WHAT THIS TASK INVOLVES.
Can you reproduce, word for word, everything from "Before delving into" down to "a strong assumption." in the polarization text below?

Since Erasmus Bartholinus first analyzed polarization in a scientific way, the polarization of light has mostly been described in terms of how we measure it. In modern classical optics we can use wave field descriptions of light, including polarization, for our optical modeling and then integrate (in a time average way) over the resulting Poynting vector to obtain irradiance. In the field of polarimetric systems and measurement, however, this is not often done, and our models still incorporate measurement parameters instead of field parameters, after all we are primarily building instruments that measure the polarization property using irradiance modulation (at least in the optical wavelength regime).



Before delving into the derivation of the Stokes parameters, we first need to make some assumptions:

  • the propagation media is linear
  • our coherence model is in the spatially incoherent approximation
  • scattering results in fields which are ergodic at the measurement plane

The first point just means there are no nonlinear optical effects from propagation through the media.  The second means that irradiances add linearly (i.e. if we have pinholes there is no interference). The third point implies that a time average is equal to an ensemble average (described by a statistically stationary process), which is actually quite a strong assumption.

ENTRIES SHOWN.

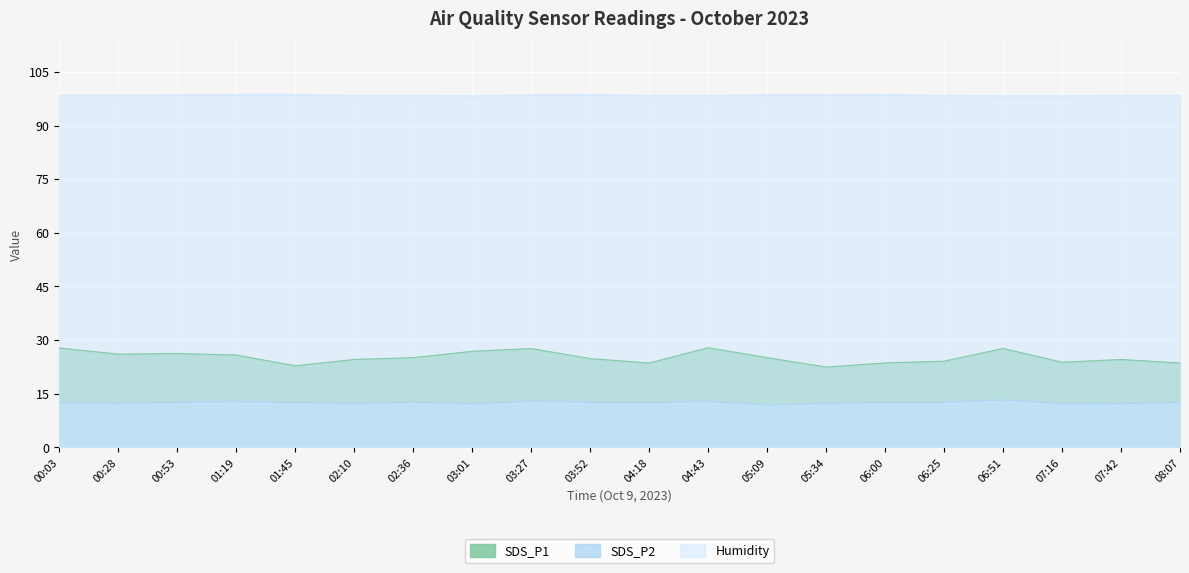

What is the greatest value displayed?

98.7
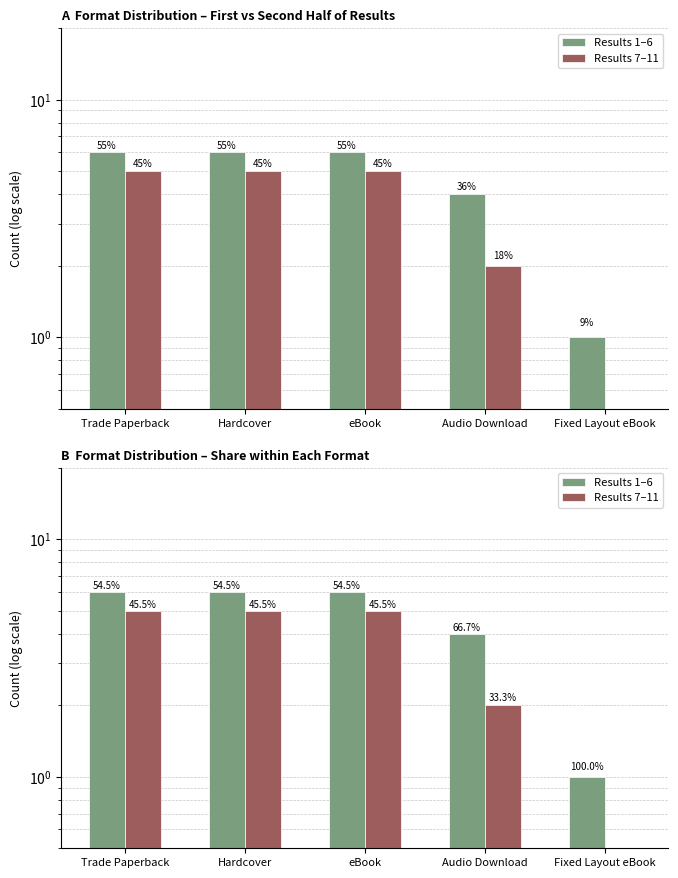

Count the number of categories in the chart.

5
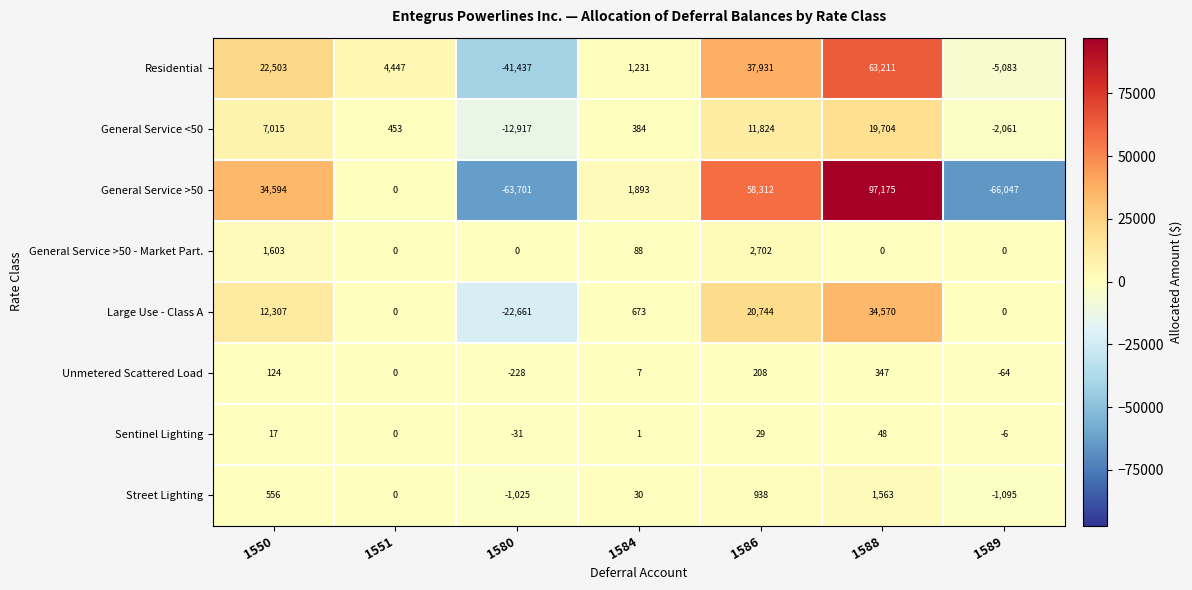

Count the number of data series in this chart.

8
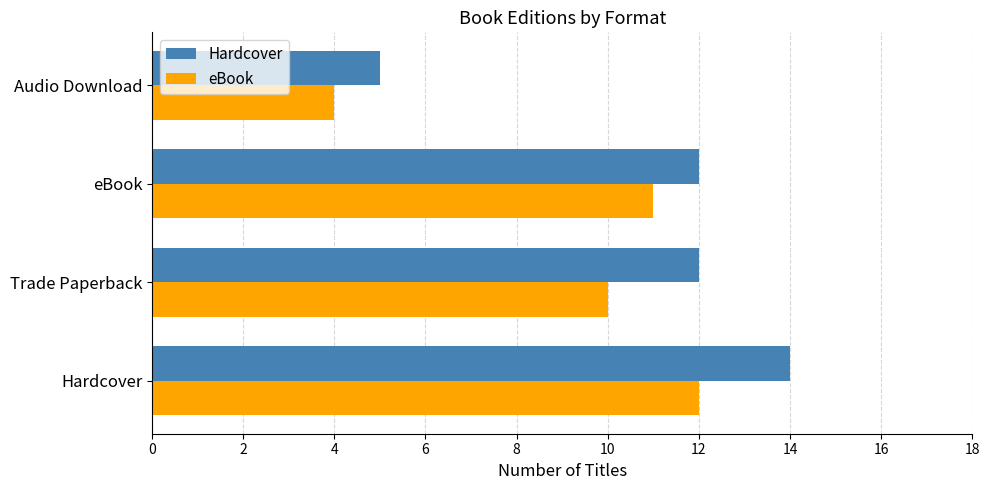

Which series has the widest spread of values?

Hardcover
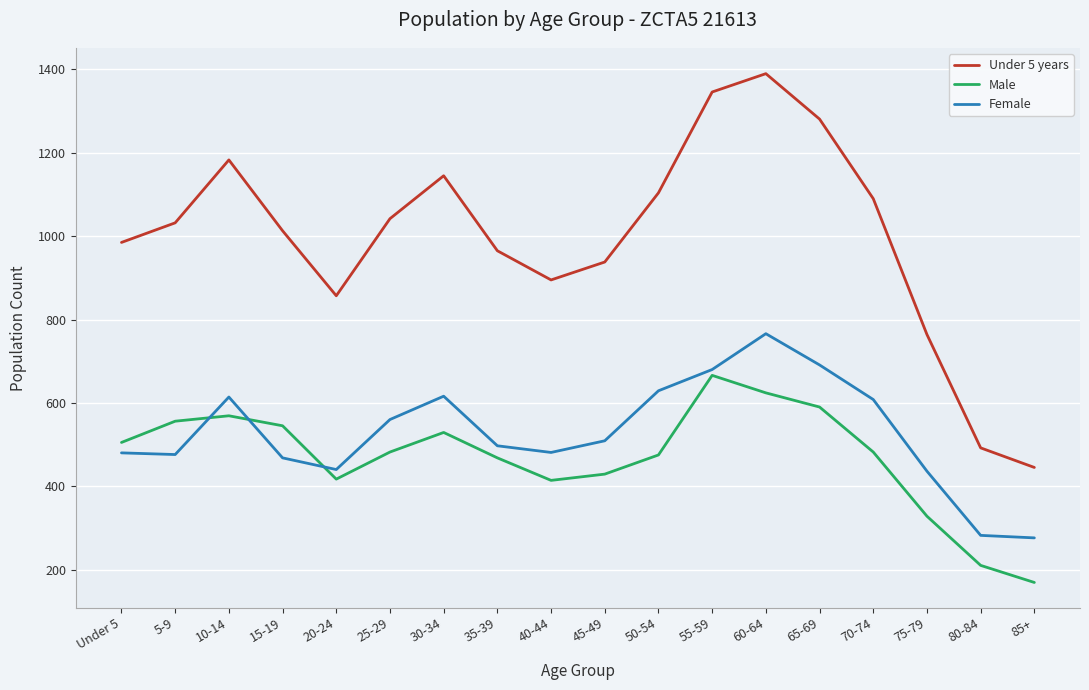

Which label corresponds to the largest value in the chart?

60-64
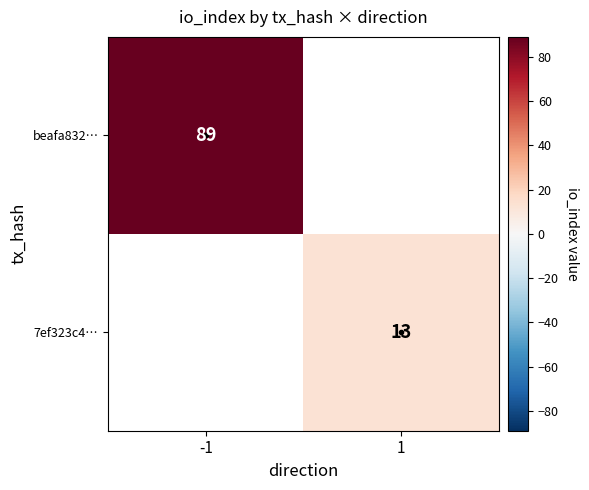

True or false: 7ef323c4… has a value of 13 at 1.

True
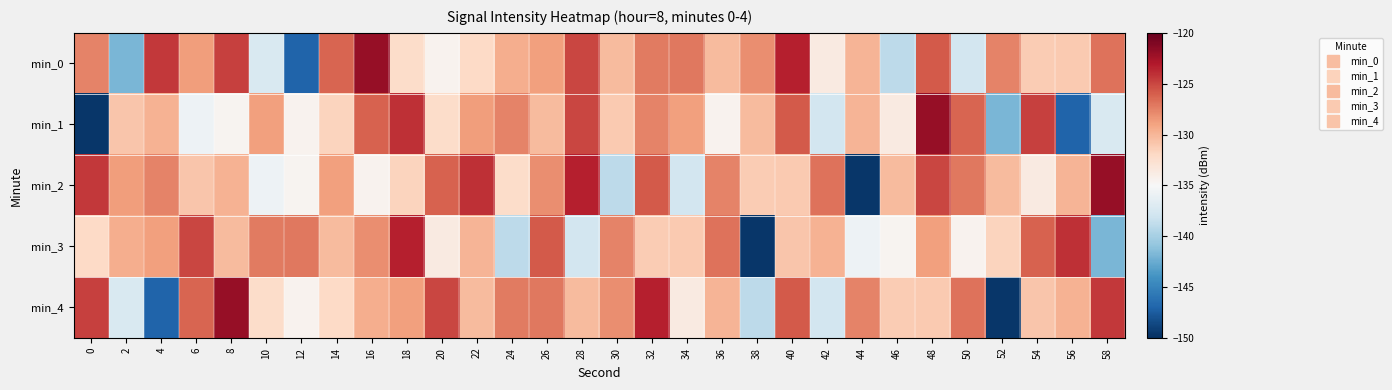

What is the total value across all series at 42?

-665.7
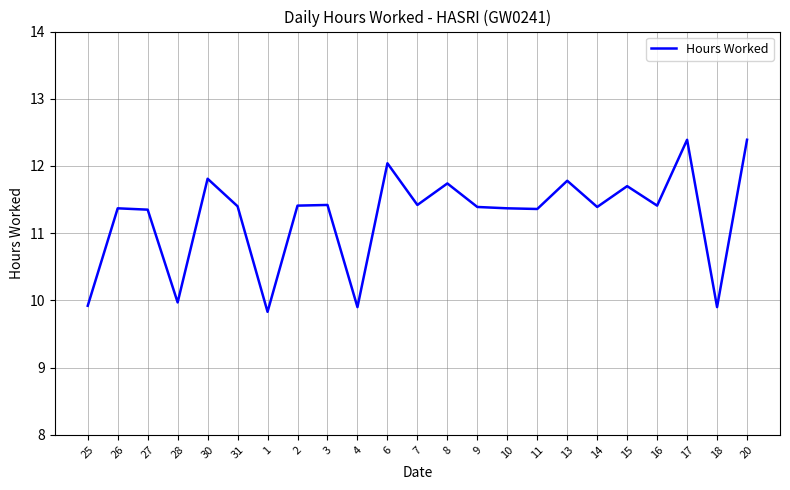

What is the difference between the maximum and minimum values?

2.6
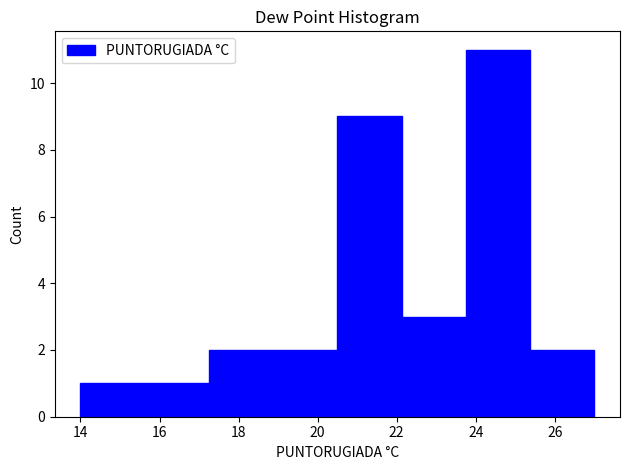

How tall is the bar that spans 15.6 to 17.2 on the x-axis? Neither the bar edges nor the heights are printed on the chart, so give them approximately, as read against the axes.

1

YOUR RESPONSE.
Before delving into the derivation of the Stokes parameters, we first need to make some assumptions:

  • the propagation media is linear
  • our coherence model is in the spatially incoherent approximation
  • scattering results in fields which are ergodic at the measurement plane

The first point just means there are no nonlinear optical effects from propagation through the media.  The second means that irradiances add linearly (i.e. if we have pinholes there is no interference). The third point implies that a time average is equal to an ensemble average (described by a statistically stationary process), which is actually quite a strong assumption.